Supernatural creator shares what was different about the first draft of the pilot

Once Kripke realized that brothers were the key to his story, he was off, determined to deliver something truly scary. "At the time, The Ring and The Grudge were huge hits in theaters," Kripke recalls to EW. "We said, 'We're going to take that experience and we're going to put it on TV,' and the initial goal was to be scary." But Kripke's first draft, which he's called "uptight," might've taken that goal a bit too seriously.

"There's a very particular tone to those movies. They're quite serious, and that was what we sold," says Kripke. "I was a young writer, I'd had a couple failed shots, and I really felt the weight of: This is my chance. So I was very consumed by it, which isn't always healthy, and in this case it wasn't. So I thought and rethought and pored over every detail and tried to make it as absolutely scary as I could and did not have a particularly breezy sense of humor in it. It was just all very heavy and probably, looking back, just needlessly complicated."

Some of that complication came from Sam (Jared Padalecki) and Dean's (Jensen Ackles) story. Originally, Dean was the only brother who knew about monsters growing up, bringing Sam up to speed later in life. "Dean was always the troubled kid who went out and found and is now bringing Sam back in it," says Kripke. "[It was] so stupidly complicated, and it was all super-dull. So then I turned it in and at the time I was like, 'Nailed it!'"

Kripke got the call from Warner Bros. right after Thanksgiving: They weren't taking the pilot to the network. They gave Kripke the option of trying again or parting ways. But like the characters he created, Kripke was going to go down swinging. He canceled all his Christmas plans and, after spending months on the first draft of his story, wrote the second draft in three weeks. "That was when the show got its sense of humor, because I was locked alone, over winter break, in my office," he says. "I couldn't do anything fun, so I started entertaining myself."

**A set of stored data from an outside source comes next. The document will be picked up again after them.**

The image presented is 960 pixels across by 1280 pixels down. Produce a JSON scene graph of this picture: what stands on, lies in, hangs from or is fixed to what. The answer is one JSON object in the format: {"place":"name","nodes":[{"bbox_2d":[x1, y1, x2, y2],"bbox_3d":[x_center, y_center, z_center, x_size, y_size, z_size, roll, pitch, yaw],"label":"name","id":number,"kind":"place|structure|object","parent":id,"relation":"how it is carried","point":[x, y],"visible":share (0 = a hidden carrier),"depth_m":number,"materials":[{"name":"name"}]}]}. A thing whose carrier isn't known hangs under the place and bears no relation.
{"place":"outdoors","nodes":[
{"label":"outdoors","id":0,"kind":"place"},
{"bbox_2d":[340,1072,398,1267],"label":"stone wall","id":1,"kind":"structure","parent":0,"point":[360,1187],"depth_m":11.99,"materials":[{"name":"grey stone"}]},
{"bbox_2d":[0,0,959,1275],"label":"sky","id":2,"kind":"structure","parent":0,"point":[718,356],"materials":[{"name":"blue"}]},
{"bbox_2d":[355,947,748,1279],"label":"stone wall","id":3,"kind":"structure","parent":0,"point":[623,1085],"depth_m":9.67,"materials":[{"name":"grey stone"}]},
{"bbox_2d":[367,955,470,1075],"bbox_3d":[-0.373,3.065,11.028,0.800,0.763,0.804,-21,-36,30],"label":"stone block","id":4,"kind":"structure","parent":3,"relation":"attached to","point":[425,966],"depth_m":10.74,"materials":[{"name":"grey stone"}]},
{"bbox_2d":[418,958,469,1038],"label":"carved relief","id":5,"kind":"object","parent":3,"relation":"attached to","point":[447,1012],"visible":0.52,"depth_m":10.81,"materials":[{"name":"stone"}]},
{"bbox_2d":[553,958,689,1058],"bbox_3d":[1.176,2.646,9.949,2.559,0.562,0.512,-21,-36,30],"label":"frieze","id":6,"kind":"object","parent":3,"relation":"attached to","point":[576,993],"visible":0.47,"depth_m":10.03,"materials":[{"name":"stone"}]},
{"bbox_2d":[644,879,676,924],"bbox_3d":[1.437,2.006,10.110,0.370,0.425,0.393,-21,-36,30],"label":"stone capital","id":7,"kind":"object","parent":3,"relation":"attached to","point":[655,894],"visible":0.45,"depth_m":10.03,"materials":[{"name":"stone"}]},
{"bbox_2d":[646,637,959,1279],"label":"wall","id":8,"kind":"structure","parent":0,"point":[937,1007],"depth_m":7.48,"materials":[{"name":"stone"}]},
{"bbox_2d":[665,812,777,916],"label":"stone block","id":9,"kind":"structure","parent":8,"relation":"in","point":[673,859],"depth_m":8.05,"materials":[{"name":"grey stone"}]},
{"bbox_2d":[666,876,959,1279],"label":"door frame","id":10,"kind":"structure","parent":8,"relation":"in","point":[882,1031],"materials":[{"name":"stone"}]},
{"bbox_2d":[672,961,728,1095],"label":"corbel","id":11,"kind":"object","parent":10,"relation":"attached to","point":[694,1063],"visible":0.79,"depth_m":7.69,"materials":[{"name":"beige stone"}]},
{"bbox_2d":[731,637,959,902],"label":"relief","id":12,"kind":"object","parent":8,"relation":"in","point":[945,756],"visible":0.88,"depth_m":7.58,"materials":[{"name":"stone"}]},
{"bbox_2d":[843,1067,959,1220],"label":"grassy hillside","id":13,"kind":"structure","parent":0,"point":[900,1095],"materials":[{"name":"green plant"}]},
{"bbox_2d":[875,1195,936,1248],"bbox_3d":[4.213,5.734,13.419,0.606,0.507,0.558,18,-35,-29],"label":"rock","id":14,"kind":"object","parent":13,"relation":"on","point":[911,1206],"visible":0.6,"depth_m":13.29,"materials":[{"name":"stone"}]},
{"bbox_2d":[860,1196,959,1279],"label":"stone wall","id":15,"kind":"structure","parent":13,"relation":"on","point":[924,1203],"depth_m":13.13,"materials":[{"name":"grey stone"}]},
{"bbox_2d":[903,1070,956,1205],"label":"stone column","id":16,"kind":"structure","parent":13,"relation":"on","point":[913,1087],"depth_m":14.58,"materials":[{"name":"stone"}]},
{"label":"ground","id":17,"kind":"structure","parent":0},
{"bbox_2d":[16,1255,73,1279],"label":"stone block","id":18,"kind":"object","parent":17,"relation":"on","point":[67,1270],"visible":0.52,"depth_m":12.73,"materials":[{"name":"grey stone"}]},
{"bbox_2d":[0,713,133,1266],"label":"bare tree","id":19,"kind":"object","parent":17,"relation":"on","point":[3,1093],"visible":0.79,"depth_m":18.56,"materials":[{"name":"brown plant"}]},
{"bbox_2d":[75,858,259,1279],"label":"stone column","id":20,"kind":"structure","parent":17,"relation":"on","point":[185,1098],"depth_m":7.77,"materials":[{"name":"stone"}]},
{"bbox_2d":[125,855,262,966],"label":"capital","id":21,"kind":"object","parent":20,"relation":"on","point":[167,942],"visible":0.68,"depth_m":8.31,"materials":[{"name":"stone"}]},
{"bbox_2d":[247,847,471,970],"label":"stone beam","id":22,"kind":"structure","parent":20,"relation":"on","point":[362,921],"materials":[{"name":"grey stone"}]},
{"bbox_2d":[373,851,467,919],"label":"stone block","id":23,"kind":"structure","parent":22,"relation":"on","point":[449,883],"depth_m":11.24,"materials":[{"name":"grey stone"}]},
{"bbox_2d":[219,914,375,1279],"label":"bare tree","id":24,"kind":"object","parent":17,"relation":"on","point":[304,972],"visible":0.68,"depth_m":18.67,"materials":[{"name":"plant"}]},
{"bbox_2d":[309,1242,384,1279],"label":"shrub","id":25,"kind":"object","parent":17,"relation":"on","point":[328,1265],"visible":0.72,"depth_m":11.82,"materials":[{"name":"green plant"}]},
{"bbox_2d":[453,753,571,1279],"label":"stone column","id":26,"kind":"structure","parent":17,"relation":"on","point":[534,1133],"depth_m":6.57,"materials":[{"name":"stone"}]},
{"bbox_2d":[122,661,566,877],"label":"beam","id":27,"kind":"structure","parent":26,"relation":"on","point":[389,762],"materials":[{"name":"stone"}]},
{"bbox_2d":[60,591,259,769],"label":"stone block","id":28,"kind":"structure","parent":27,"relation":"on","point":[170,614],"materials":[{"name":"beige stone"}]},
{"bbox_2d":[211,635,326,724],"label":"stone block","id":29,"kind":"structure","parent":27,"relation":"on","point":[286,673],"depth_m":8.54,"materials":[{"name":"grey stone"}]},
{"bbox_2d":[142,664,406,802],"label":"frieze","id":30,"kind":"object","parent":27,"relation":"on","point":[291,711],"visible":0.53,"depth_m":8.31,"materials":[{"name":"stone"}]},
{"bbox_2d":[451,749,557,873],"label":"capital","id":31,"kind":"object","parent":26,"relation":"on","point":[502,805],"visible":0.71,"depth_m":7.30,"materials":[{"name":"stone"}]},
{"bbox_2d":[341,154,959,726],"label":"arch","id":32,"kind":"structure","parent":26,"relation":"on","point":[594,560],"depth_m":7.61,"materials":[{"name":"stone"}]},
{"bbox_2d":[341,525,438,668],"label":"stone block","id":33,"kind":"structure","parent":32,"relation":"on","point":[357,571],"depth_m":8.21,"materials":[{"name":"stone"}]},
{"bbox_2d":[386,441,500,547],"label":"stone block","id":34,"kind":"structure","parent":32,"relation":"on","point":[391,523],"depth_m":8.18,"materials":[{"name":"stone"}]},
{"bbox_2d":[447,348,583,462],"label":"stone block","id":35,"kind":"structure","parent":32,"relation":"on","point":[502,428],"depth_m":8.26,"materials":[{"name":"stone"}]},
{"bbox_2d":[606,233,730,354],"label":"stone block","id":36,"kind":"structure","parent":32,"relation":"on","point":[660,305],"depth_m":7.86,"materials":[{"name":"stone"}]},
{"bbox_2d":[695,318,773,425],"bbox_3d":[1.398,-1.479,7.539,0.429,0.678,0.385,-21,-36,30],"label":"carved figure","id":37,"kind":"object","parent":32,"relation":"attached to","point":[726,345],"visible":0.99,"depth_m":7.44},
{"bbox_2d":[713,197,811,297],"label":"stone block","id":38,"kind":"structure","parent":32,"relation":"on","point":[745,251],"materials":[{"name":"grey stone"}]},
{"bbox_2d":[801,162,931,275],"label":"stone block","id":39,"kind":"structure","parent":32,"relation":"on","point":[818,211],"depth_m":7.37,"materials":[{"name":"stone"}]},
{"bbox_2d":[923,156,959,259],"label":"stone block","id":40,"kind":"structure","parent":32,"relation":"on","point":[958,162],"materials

That's when it all came together. "To me, the moment when the show locked into place was the notion of, 'Oh wait, both guys grew up in this world and this is just the world they know,'" Kripke says. "The minute that happened, the show snapped into focus because then they have long histories with their father, they have long histories with each other, but most importantly it was this idea that they viewed the supernatural as blue-collar exterminators. That was a really important difference because they just viewed it as another pain-in-the-ass job they had to do. Because then they could be funny because it was something they had seen their whole lives, they didn't have to go mad with horror every time they saw a ghost, which is what the old draft was. Like, every time Sam saw a ghost he was like, 'What the f---?!' They could still be scared and there could still be tension because their lives were on the line, but it didn't blow their minds every time they saw it, and that gave Dean more room to make a smart-ass comment and it made room for Sam to have a dry response. That to me was like, 'Oh, now I understand who these guys are and how to balance the humor and the horror.'"

Fifteen years later, Dean's made more smart-ass comments than we can count as the brothers have gone up against every scary thing you can think of, plus a few we guarantee you can't.